I challenged this idea saying perhaps Part had merely chanced upon this sequence simply by tinkling at the piano randomly and finding a sound he liked. Paddy’s response was that yes, that could be the case, but an infinite number of monkeys sitting at an infinite number of typewriters could also eventually come up with the complete works of Shakespeare. (That quote always reminds me of the monkey smoking a cigarette in Mr Burn’s mansion who comes up with “It was the best of times, it was the blurst of times.” )
But I would still argue that it wasn’t the mathematics that was making us respond to the music, but the art that Part had applied to his structure that touches us. Paddy kind of conceded this admitting that yes, over this formula Arvo Part had chosen particularly evocative instruments such as violin and piano, and he had added in flourishes on top of the basic pattern to keep us interested.

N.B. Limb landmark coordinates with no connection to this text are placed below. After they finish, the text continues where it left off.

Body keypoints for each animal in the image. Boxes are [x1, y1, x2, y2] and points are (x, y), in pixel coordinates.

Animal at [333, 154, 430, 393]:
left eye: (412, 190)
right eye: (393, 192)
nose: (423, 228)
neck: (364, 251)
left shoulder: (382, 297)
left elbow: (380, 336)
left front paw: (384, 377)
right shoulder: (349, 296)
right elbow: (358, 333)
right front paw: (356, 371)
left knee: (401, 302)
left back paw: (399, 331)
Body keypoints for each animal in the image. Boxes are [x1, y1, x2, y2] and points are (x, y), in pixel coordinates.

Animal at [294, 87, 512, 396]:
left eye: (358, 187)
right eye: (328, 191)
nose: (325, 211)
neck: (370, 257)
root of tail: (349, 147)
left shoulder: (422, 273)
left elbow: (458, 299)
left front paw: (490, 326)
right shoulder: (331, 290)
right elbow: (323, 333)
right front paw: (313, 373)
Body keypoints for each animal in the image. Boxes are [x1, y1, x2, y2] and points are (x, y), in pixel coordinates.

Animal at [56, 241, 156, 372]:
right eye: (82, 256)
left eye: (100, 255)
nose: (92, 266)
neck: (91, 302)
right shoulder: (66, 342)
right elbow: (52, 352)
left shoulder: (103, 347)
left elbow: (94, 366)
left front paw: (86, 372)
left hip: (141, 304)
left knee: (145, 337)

He made a telling point though. I would like to take it one step further and add that for me this is the essence of what I consider great art; be it, music, cinema, writing, or comedy. The trouble with being a creative practitioner is that it entails taking on board structure when you approach your work and you soon become aware of the artifice that goes into constructing a work of art, and can no longer enjoy it for its own sake. This happened to me a long time ago with comedy, and is why I rarely ever enjoy stand up as I can see how even the best of them are working at the craft. So much of enjoying comedy is about surprise and when you know how the house of cards is being constructed, it doesn’t take much for it to it to be torn down. Occasionally I still get surprised by comedians who, even if I can see how they are going about constructing their jokes, transcend it by a new approach or simply brilliant performance. The Office and Flight of the Conchords are two comedies in the last few years that have achieved this rare feat for me. (Conversely I find Ricky Gervais’ stand up almost unbearable because I can see what he is trying to do and know how he is going about it.)

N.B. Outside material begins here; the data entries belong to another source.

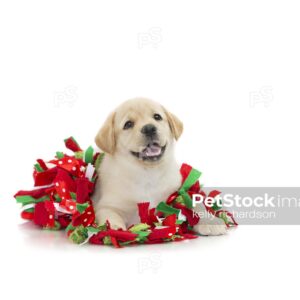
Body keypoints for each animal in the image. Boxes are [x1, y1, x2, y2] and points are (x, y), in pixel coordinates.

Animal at [92, 97, 226, 236]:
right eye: (128, 124)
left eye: (157, 117)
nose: (149, 128)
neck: (148, 172)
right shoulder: (107, 205)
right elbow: (110, 215)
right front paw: (116, 231)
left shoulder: (175, 194)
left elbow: (195, 203)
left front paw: (211, 221)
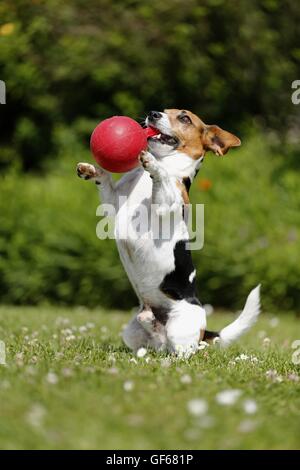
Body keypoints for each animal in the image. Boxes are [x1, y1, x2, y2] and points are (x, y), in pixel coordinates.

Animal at [77, 107, 260, 356]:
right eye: (164, 111)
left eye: (184, 118)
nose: (153, 113)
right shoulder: (113, 204)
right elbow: (105, 182)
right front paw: (92, 170)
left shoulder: (167, 203)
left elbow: (161, 176)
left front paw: (153, 163)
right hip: (133, 331)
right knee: (153, 341)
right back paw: (145, 344)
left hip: (180, 329)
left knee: (186, 351)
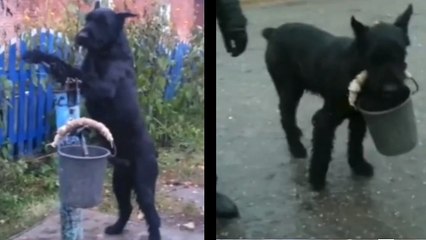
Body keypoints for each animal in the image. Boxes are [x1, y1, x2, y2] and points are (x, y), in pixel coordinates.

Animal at [24, 2, 162, 240]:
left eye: (103, 22)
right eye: (88, 18)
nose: (81, 36)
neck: (105, 52)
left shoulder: (102, 86)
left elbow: (75, 71)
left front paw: (45, 58)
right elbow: (68, 70)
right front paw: (37, 55)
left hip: (143, 184)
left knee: (152, 215)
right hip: (120, 182)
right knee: (126, 207)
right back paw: (116, 229)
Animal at [262, 4, 412, 191]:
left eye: (401, 54)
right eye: (372, 58)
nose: (391, 90)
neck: (354, 70)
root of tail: (274, 32)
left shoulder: (358, 117)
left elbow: (355, 143)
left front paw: (358, 166)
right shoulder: (325, 120)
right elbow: (322, 152)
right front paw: (316, 180)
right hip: (290, 91)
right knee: (286, 116)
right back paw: (296, 148)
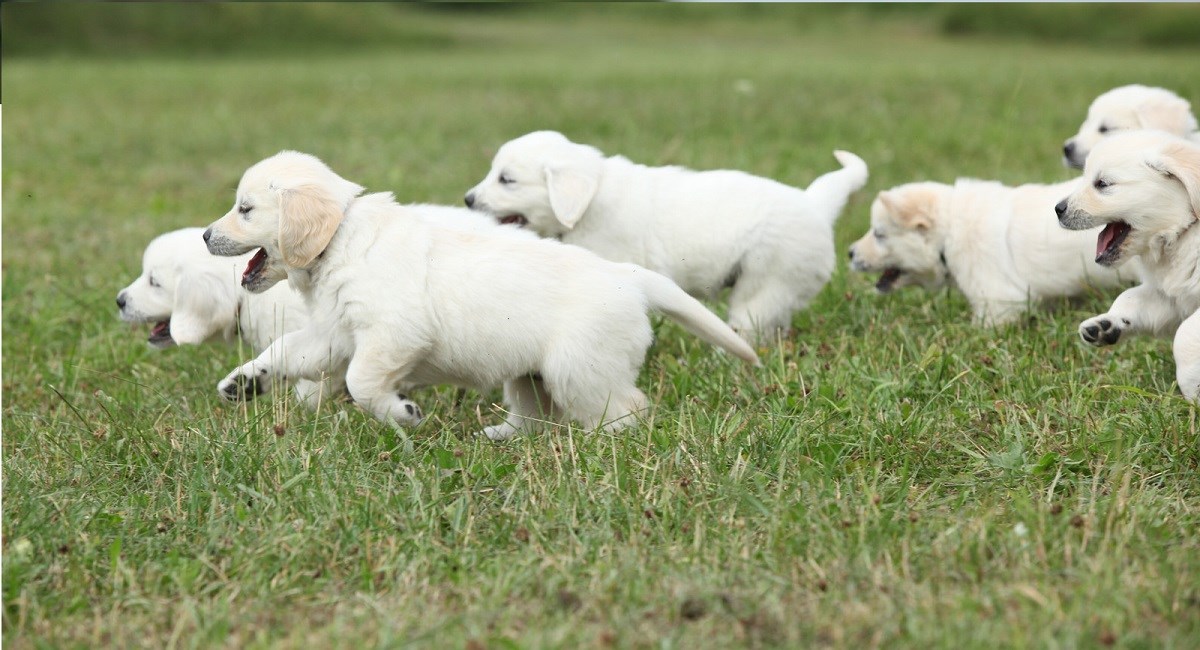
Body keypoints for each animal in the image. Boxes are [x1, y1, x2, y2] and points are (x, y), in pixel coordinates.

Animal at [200, 151, 753, 443]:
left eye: (245, 209)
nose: (205, 235)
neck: (341, 239)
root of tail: (629, 277)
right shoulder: (335, 332)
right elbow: (286, 351)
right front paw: (243, 382)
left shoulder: (392, 334)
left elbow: (360, 382)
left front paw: (403, 413)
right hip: (531, 377)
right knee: (535, 418)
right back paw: (496, 437)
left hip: (581, 370)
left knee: (627, 409)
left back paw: (602, 443)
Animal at [1060, 128, 1200, 402]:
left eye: (1103, 184)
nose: (1058, 209)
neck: (1182, 232)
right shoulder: (1171, 296)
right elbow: (1130, 297)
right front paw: (1107, 324)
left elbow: (1185, 335)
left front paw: (1193, 387)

Since becoming an author, and grappling with how best to express that form, I have started to lose some of the joy of reading. Even highly lauded (and awarded) novels leave me cold because I see too much of the construction going on. I generally don’t want to see how clever an artist is, I want them to hide it so I get swept up in the art and forget about how it was constructed.
This is one reason why I don’t consider myself much of a film person- I have long resented the feeling of being manipulated by filmakers. The film experiences I really enjoy are the ones where the filmaker transcends their constructive methods. It’s like Gaudi’s Sagrada Familia in Barcelona- the only building that has ever literally taken my breath away. The architecture buffs can bang on all they like about the conceptual brilliance of that (as yet unfinished?) building and talk the of the audacious specifications of the structure, but when I saw it in the flesh, (well, in the plaster and steel), all that was forgotten as I stood before its transcendent glory.




Arvo Part’s piece is the same- it may be the most clinical construction in the musical universe, but he transcends that in his execution, and the last thing anyone but a music student is thinking about is the structure.
So well done Paddy, you got this exhausted brain to contemplate the nature of the sublime on a somnolent Sunday arvo.